Fui assistir Sinais, do M. Night Shyamalan. “Ah, mas tem o Mel Gibson, o Joaquin Phoenix, porra!”. Não importa: O cara faz filmes em que o menos importante é o elenco. Só esse indiano consegue fazer o público ter medo de uma porta, de um copo, de uma laranja, apenas pela forma como utiliza as câmeras, botando em primeiro plano o que teoricamente deveria estar lá no fundo da cena, ou nem aparecer.

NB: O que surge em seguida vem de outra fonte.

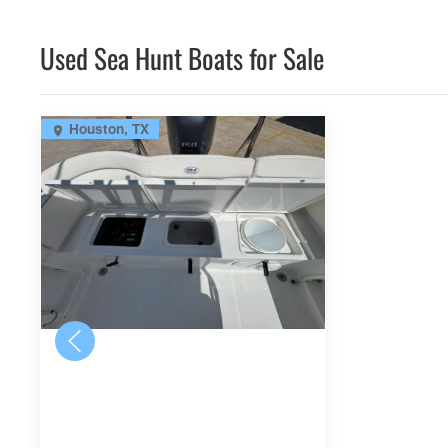
Used Sea Hunt Boats for Sale
Houston, TX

Sinais, assim como Sexto Sentido e Corpo Fechado, traz como tema central a fé. Neste filme, o personagem principal é um reverendo que abandonou a batina após a morte da esposa. E aí entram os círculos nas plantações e os ETs. Sinais tem uma boa dose de humor, talvez para compensar os sustos de fazer o coração rodopiar no peito. Assistam, é uma merda falar sobre filmes, eu sempre acabo contando o final.

* * *

Certas cenas do filme têm um significado muito forte para mim. Uma é quando o personagem de Mel Gibson, reagindo com agressividade à sugestão do filho de rezarem antes de jantar, diz que não vai desperdiçar nem mais um minuto de sua vida com orações. Mais tarde, frente a uma possibilidade de tragédia, ele repete “Eu o odeio” várias vezes, claramente dirigindo-se a deus. Muito foda, como são universais certas coisas que achamos tão particulares.

E fica assim: Se acontecer comigo o que acontece ao Mel Gibson no filme, eu não só volto a acreditar em deus, como ainda viro pastor.